Extracted page text data

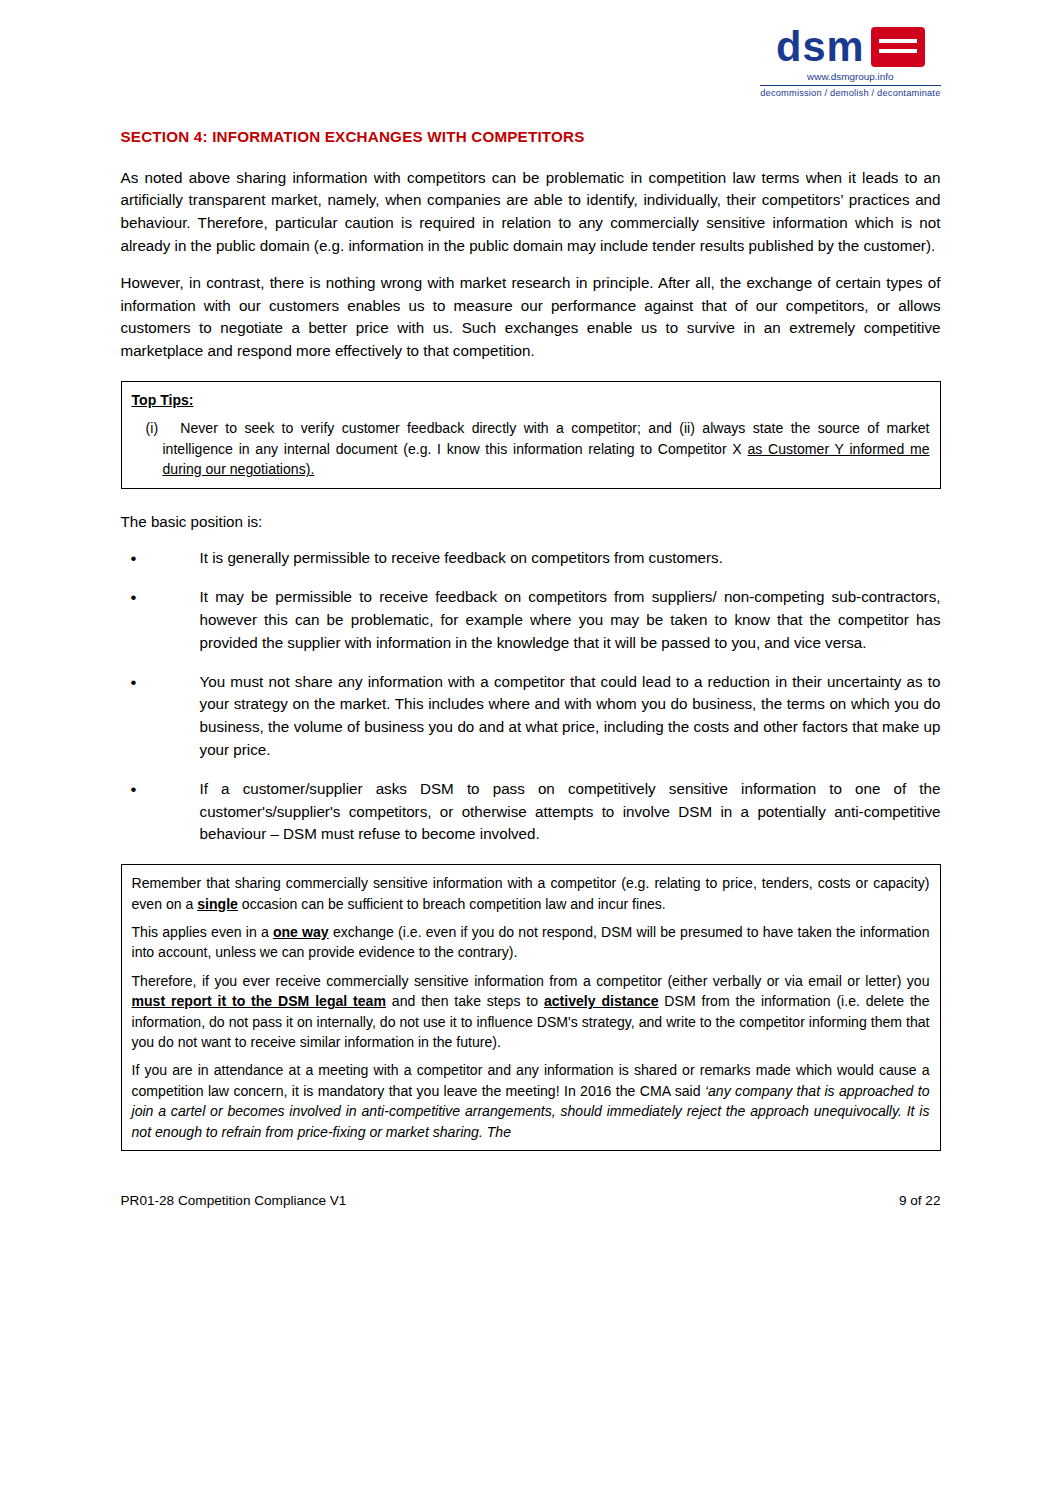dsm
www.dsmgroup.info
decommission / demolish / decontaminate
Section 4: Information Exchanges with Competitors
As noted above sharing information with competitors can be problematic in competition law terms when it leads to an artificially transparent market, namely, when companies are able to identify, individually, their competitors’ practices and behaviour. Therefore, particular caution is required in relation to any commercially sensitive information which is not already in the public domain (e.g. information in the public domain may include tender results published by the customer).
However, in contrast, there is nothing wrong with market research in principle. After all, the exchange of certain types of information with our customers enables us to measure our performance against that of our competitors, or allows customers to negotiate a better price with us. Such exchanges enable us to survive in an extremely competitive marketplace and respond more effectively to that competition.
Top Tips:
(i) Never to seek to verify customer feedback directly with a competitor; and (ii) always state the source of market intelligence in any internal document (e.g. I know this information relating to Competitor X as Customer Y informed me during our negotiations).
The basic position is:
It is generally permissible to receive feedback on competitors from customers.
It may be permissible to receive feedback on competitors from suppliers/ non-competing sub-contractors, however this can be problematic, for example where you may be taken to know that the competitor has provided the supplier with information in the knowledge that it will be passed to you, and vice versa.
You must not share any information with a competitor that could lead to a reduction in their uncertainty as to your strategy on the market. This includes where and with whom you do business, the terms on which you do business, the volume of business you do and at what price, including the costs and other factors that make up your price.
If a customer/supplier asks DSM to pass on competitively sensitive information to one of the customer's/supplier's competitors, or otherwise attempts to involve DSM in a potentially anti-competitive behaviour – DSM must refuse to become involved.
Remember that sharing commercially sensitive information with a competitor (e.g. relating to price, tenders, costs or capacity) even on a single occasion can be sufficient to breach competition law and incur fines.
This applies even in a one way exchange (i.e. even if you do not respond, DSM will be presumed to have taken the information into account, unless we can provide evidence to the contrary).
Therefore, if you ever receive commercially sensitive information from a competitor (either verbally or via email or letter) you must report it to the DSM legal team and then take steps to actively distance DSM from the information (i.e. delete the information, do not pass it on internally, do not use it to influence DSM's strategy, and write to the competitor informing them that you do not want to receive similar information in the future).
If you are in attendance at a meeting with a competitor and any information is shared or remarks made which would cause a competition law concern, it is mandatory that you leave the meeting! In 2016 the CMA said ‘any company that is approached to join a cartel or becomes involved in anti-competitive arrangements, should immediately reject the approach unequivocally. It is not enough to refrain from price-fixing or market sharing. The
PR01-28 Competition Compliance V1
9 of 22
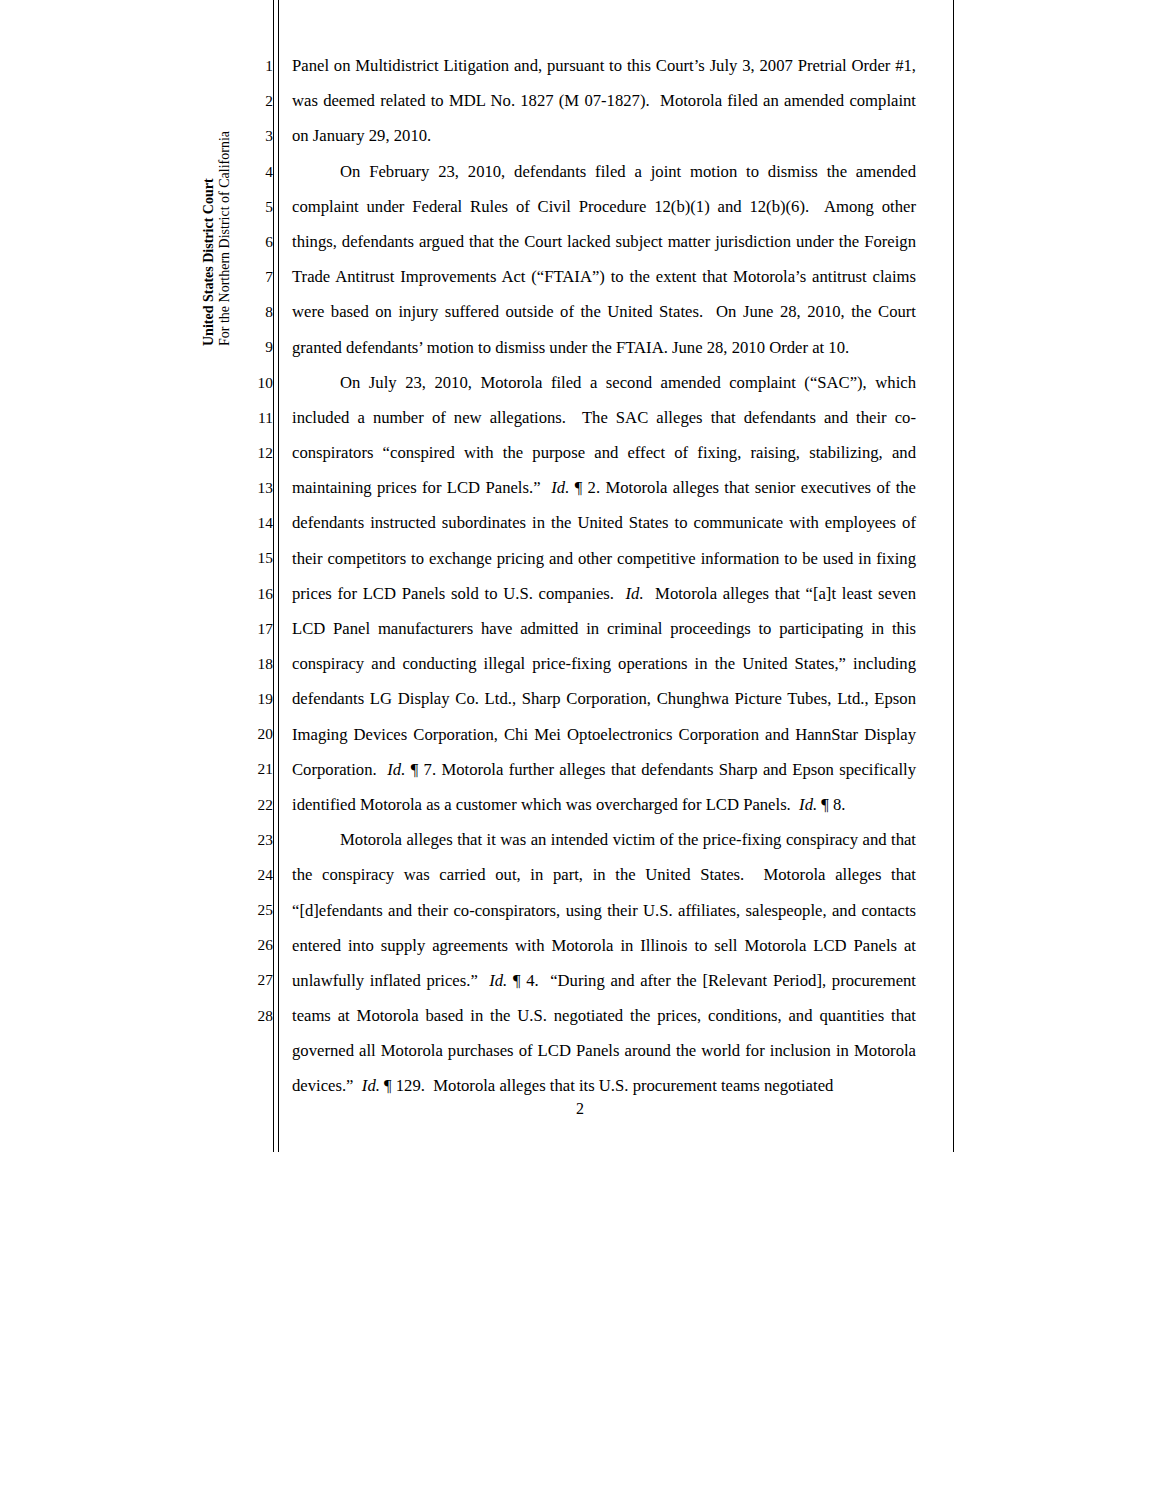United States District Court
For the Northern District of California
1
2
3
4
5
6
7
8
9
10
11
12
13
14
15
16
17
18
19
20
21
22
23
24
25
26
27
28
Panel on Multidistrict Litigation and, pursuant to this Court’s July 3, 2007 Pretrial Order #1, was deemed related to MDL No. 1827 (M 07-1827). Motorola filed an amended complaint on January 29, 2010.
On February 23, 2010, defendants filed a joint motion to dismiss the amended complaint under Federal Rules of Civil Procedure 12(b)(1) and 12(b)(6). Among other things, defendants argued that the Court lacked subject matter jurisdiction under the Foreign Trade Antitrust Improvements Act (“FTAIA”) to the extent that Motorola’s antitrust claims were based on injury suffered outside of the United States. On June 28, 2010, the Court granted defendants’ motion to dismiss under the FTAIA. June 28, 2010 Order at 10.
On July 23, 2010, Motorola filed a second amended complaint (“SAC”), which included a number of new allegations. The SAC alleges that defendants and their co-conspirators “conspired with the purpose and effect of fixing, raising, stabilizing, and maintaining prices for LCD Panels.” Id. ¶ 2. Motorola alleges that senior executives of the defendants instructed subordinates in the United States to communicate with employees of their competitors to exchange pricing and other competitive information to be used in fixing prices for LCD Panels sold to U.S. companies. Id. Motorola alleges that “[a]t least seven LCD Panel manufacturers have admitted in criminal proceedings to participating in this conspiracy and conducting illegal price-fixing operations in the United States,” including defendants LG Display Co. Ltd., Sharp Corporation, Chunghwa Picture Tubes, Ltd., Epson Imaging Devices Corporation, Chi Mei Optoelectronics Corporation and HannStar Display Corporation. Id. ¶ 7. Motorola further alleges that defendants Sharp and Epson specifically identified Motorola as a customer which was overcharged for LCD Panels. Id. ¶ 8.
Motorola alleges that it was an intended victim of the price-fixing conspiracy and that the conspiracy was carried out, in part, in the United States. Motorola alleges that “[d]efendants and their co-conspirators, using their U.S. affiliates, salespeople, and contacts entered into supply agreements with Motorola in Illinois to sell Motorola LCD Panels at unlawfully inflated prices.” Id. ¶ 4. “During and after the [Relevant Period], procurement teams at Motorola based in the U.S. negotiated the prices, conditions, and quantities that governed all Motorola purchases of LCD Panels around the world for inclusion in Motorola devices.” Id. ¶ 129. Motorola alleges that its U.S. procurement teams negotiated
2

-- PROBLEM REQUIREMENTS --
Note down each line above where the word "July" occurs.

-- RESPONSE BELOW --
Panel on Multidistrict Litigation and, pursuant to this Court’s July 3, 2007 Pretrial Order #1, was deemed related to MDL No. 1827 (M 07-1827). Motorola filed an amended complaint on January 29, 2010.
On July 23, 2010, Motorola filed a second amended complaint (“SAC”), which included a number of new allegations. The SAC alleges that defendants and their co-conspirators “conspired with the purpose and effect of fixing, raising, stabilizing, and maintaining prices for LCD Panels.” Id. ¶ 2. Motorola alleges that senior executives of the defendants instructed subordinates in the United States to communicate with employees of their competitors to exchange pricing and other competitive information to be used in fixing prices for LCD Panels sold to U.S. companies. Id. Motorola alleges that “[a]t least seven LCD Panel manufacturers have admitted in criminal proceedings to participating in this conspiracy and conducting illegal price-fixing operations in the United States,” including defendants LG Display Co. Ltd., Sharp Corporation, Chunghwa Picture Tubes, Ltd., Epson Imaging Devices Corporation, Chi Mei Optoelectronics Corporation and HannStar Display Corporation. Id. ¶ 7. Motorola further alleges that defendants Sharp and Epson specifically identified Motorola as a customer which was overcharged for LCD Panels. Id. ¶ 8.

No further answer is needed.